William's son, Maurice, has written in an unpublished biography of his father that "one of the very early Melan type arch bridges built in this country was the bridge planned and built by Mr. Hewitt carrying the parkway between Lake Calhoun and Lake Harriet over the street railway tracks." Four years later, in 1904, William S. Hewett and Company was the contractor for Bridge No. 92247 in St. Paul's Como Park. Except for minor differences in some dimensions, the bridge is virtually identical to the Interlachen Bridge. Bridge No. 92247 is thoroughly documented in engineering literature as a Hewett-built, Melan-system bridge. This evidence strongly supports Maurice Hewett's statement that the Interlachen Bridge was built on the Melan system.

 

Contractor William S. Hewett (1864-1951) is significant as a major Minneapolis bridge builder from the 1890s until well into the 20th century. He is further significant for his pioneering work in reinforced and pre-stressed concrete.

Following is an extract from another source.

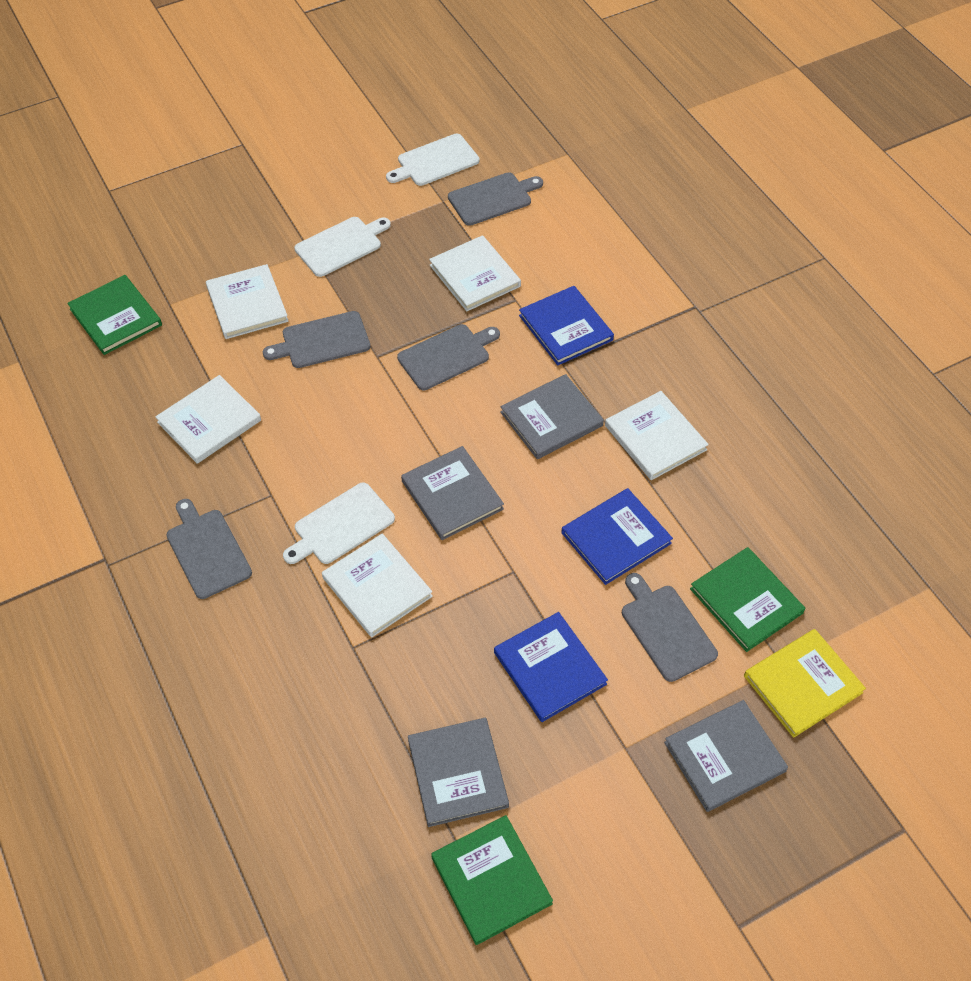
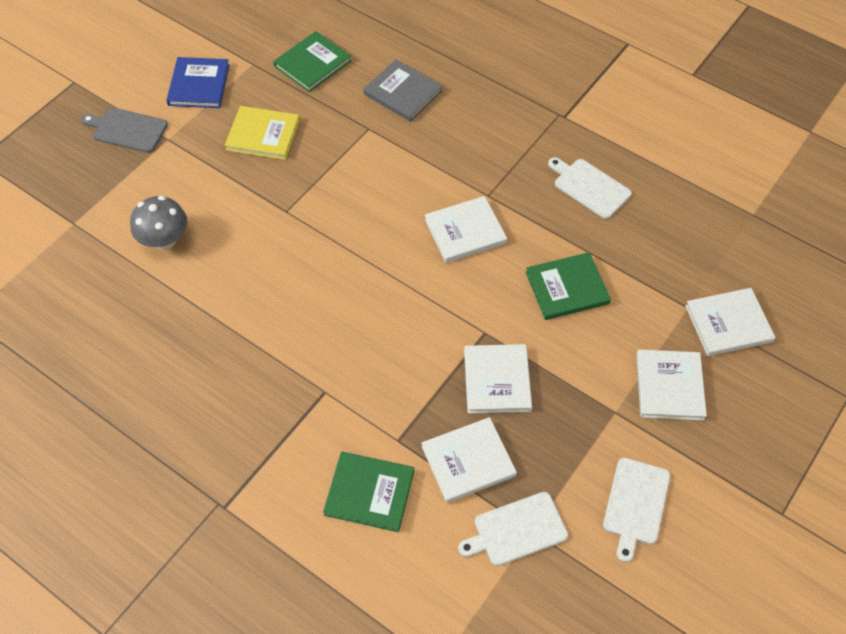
blue book: 3 -> 1
grey book: 4 -> 1
grey cutting board: 5 -> 1
grey mushroom: 0 -> 1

Hewett probably became familiar with the Melan reinforcing system when he built the first American Melan bridge while he was doing general bridge construction in northwest Iowa. At the time he was an agent for his uncle, Seth M. Hewett. In 1899, he formed his own William S. Hewett and Company, specializing in reinforced concrete bridges, and it was this firm that built bridges 92247 and L-5853 in St. Paul in 1904. In 1907, he formed the Security Bridge Company and in 1913, Hewett Systems, after which he focused on the development of pre-stressed concrete.